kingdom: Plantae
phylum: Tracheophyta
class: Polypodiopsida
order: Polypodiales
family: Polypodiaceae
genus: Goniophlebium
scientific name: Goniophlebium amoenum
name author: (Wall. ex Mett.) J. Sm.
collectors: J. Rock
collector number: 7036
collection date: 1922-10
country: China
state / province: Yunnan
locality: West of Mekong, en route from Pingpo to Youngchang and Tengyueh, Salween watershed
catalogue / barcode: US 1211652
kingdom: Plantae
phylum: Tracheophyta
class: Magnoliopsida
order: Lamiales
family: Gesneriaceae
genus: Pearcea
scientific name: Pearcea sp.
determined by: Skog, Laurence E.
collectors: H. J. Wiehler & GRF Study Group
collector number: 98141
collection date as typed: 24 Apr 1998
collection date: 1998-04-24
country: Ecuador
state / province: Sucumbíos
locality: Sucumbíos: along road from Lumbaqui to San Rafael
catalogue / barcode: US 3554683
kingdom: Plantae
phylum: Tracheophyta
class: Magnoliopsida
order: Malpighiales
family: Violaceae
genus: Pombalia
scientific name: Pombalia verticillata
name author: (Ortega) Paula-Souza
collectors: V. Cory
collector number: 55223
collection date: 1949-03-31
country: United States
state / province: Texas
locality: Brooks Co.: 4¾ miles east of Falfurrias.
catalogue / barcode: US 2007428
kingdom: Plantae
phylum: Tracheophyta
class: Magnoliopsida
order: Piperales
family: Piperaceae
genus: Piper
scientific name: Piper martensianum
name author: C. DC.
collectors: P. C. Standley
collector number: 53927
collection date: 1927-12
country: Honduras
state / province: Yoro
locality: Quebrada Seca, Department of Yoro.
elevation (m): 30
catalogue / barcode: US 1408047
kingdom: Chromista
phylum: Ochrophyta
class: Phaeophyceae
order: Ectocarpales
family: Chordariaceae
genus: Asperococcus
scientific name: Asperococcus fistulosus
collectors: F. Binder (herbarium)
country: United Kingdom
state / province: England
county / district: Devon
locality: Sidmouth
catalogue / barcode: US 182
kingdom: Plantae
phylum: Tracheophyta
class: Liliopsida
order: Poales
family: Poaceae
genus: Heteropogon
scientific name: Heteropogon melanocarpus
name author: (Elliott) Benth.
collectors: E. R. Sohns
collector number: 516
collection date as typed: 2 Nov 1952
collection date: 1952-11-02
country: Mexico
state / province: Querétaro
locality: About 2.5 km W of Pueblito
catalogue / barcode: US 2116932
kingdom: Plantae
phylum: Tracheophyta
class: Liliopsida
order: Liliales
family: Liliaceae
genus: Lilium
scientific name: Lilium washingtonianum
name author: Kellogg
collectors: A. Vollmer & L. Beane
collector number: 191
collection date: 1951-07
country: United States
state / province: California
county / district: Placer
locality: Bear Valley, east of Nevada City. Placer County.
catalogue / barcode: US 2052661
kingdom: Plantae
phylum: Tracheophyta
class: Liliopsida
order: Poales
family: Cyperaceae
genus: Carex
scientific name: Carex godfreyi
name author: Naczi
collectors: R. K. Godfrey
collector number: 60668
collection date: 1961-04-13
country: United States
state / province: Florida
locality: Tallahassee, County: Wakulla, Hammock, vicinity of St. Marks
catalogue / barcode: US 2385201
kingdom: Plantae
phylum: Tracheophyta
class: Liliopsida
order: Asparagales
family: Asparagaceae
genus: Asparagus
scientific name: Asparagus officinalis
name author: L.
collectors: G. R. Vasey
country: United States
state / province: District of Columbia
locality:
────
Prompt = Retype every line of the items above word for word, changing nothing.

Task output =
kingdom: Plantae
phylum: Tracheophyta
class: Polypodiopsida
order: Polypodiales
family: Polypodiaceae
genus: Goniophlebium
scientific name: Goniophlebium amoenum
name author: (Wall. ex Mett.) J. Sm.
collectors: J. Rock
collector number: 7036
collection date: 1922-10
country: China
state / province: Yunnan
locality: West of Mekong, en route from Pingpo to Youngchang and Tengyueh, Salween watershed
catalogue / barcode: US 1211652
kingdom: Plantae
phylum: Tracheophyta
class: Magnoliopsida
order: Lamiales
family: Gesneriaceae
genus: Pearcea
scientific name: Pearcea sp.
determined by: Skog, Laurence E.
collectors: H. J. Wiehler & GRF Study Group
collector number: 98141
collection date as typed: 24 Apr 1998
collection date: 1998-04-24
country: Ecuador
state / province: Sucumbíos
locality: Sucumbíos: along road from Lumbaqui to San Rafael
catalogue / barcode: US 3554683
kingdom: Plantae
phylum: Tracheophyta
class: Magnoliopsida
order: Malpighiales
family: Violaceae
genus: Pombalia
scientific name: Pombalia verticillata
name author: (Ortega) Paula-Souza
collectors: V. Cory
collector number: 55223
collection date: 1949-03-31
country: United States
state / province: Texas
locality: Brooks Co.: 4¾ miles east of Falfurrias.
catalogue / barcode: US 2007428
kingdom: Plantae
phylum: Tracheophyta
class: Magnoliopsida
order: Piperales
family: Piperaceae
genus: Piper
scientific name: Piper martensianum
name author: C. DC.
collectors: P. C. Standley
collector number: 53927
collection date: 1927-12
country: Honduras
state / province: Yoro
locality: Quebrada Seca, Department of Yoro.
elevation (m): 30
catalogue / barcode: US 1408047
kingdom: Chromista
phylum: Ochrophyta
class: Phaeophyceae
order: Ectocarpales
family: Chordariaceae
genus: Asperococcus
scientific name: Asperococcus fistulosus
collectors: F. Binder (herbarium)
country: United Kingdom
state / province: England
county / district: Devon
locality: Sidmouth
catalogue / barcode: US 182
kingdom: Plantae
phylum: Tracheophyta
class: Liliopsida
order: Poales
family: Poaceae
genus: Heteropogon
scientific name: Heteropogon melanocarpus
name author: (Elliott) Benth.
collectors: E. R. Sohns
collector number: 516
collection date as typed: 2 Nov 1952
collection date: 1952-11-02
country: Mexico
state / province: Querétaro
locality: About 2.5 km W of Pueblito
catalogue / barcode: US 2116932
kingdom: Plantae
phylum: Tracheophyta
class: Liliopsida
order: Liliales
family: Liliaceae
genus: Lilium
scientific name: Lilium washingtonianum
name author: Kellogg
collectors: A. Vollmer & L. Beane
collector number: 191
collection date: 1951-07
country: United States
state / province: California
county / district: Placer
locality: Bear Valley, east of Nevada City. Placer County.
catalogue / barcode: US 2052661
kingdom: Plantae
phylum: Tracheophyta
class: Liliopsida
order: Poales
family: Cyperaceae
genus: Carex
scientific name: Carex godfreyi
name author: Naczi
collectors: R. K. Godfrey
collector number: 60668
collection date: 1961-04-13
country: United States
state / province: Florida
locality: Tallahassee, County: Wakulla, Hammock, vicinity of St. Marks
catalogue / barcode: US 2385201
kingdom: Plantae
phylum: Tracheophyta
class: Liliopsida
order: Asparagales
family: Asparagaceae
genus: Asparagus
scientific name: Asparagus officinalis
name author: L.
collectors: G. R. Vasey
country: United States
state / province: District of Columbia
locality:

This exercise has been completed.